### What the task asks
Would you please reproduce all the entries exactly, leaving the pictures out?

### Exercise data
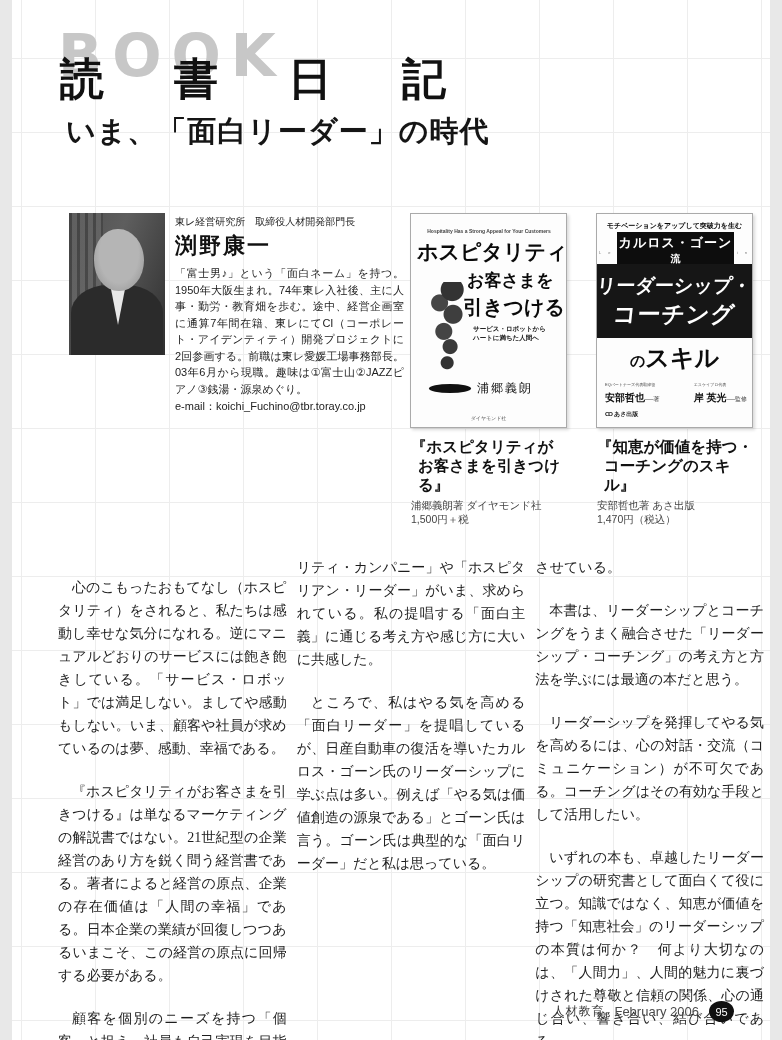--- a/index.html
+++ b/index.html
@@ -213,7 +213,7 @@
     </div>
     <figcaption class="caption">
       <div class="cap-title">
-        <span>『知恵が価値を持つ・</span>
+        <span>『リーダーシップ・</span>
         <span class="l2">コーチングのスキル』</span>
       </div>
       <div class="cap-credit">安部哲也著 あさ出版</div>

### Exercise response
--- a/index.html
+++ b/index.html
@@ -213,7 +213,7 @@
     </div>
     <figcaption class="caption">
       <div class="cap-title">
-        <span>『知恵が価値を持つ・</span>
+        <span>『リーダーシップ・</span>
         <span class="l2">コーチングのスキル』</span>
       </div>
       <div class="cap-credit">安部哲也著 あさ出版</div>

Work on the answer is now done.